Die Afrikanische Schweinepest war durch infizierte Wildschweine aus Polen eingeschleppt worden. Der erste Fall in Deutschland war am 10. September 2020 amtlich festgestellt worden. Es handelte sich um ein im Landkreis Spree-Neiße verendetes Wildschwein.

Zum ersten Mal in Europa konnte die Afrikanische Schweinepest jetzt in einem Gebiet »vollständig getilgt« werden, freute sich Verbraucherschutzministerin Ursula Nonnemacher (Grüne). »Besonders für die Schweinehalter ist das eine große Erleichterung und eine sehr gute Nachricht.« Die Bekämpfung der Schweinepest in anderen Landesteilen werde fortgesetzt. Bis jetzt erstattete das Land Brandenburg den betroffenen Landkreisen Kosten in Höhe von 104 Millionen Euro.

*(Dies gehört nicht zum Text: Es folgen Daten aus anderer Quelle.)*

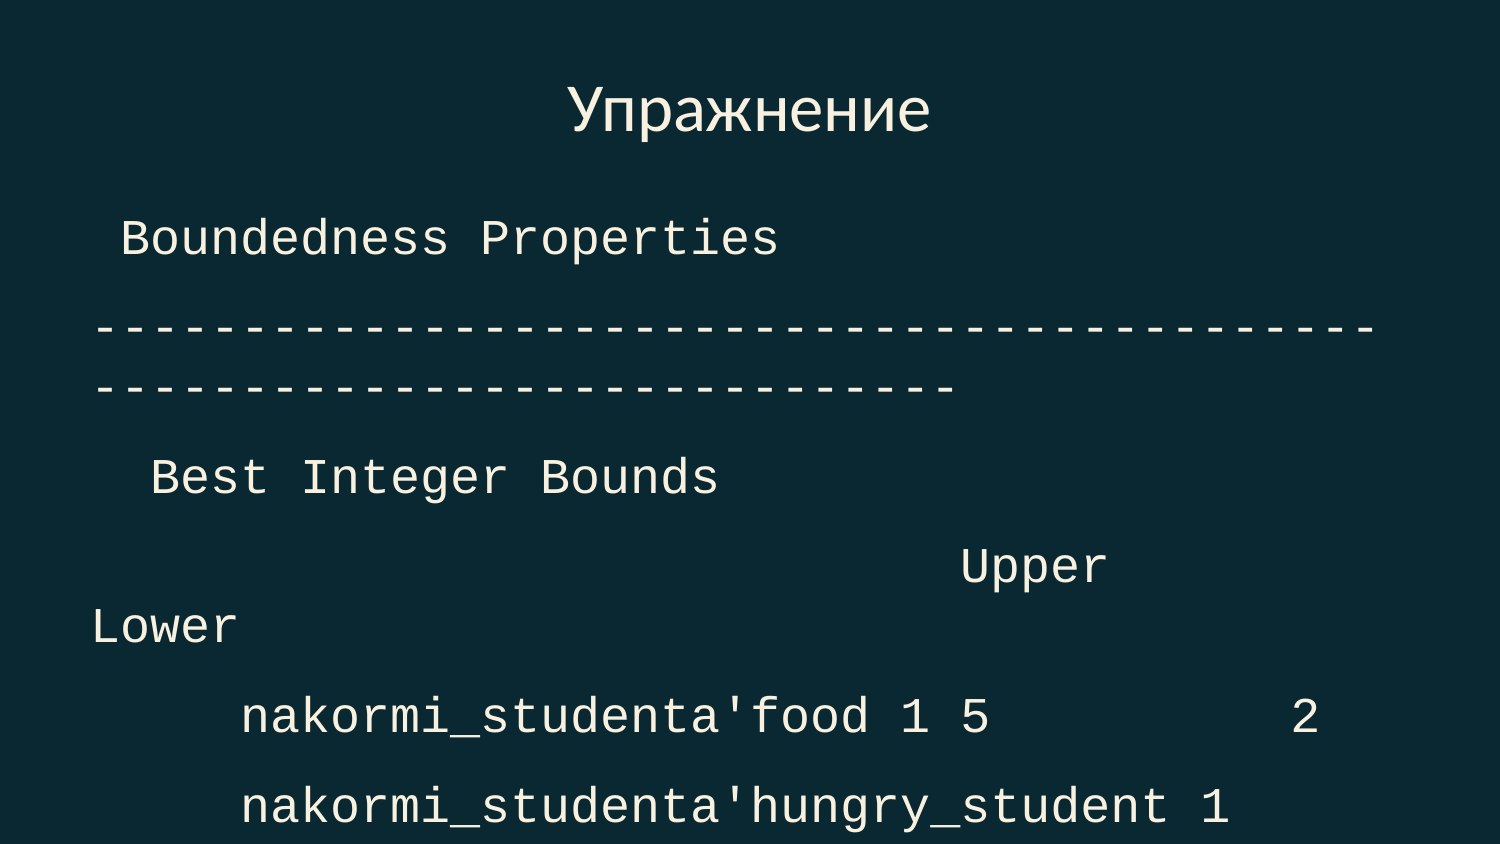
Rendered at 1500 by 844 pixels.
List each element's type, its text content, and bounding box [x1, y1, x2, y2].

list Boundedness Properties ------------------------------------------------------------------------ Best Integer Bounds Upper Lower nakormi_studenta'food 1 5 2 nakormi_studenta'hungry_student 1 3 0 nakormi_studenta'satisfied_student 1 3 0 [75, 196, 1425, 754]
title Упражнение [75, 33, 1425, 175]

»Wir hatten allein im Landkreis Oder-Spree phasenweise bis zu 300 Personen gleichzeitig im Einsatz«, berichtete Landrat Rolf Lindemann (SPD). Glücklicherweise sei die Veterinärverwaltung von vielen haupt- und ehrenamtlichen Helfern unterstützt worden – von Bundeswehr, Feuerwehr und Technischem Hilfswerk, von Jägern, Forstleuten und Landwirten. »Im Zusammenwirken wurde hier Hervorragendes geleistet, wenn man sich vor Augen hält, dass parallel die Corona-Pandemie zu bewältigen war.«

Aktuell haben in Brandenburg sieben Landkreise und die Stadt Frankfurt (Oder) mit der Schweinpest zu kämpfen. Restriktionen unterliegen dabei weiter auch Teile von Oder-Spree, etwa die Städte und Gemeinden Neuzelle Eisenhüttenstadt, Müllrose und Bad Saarow.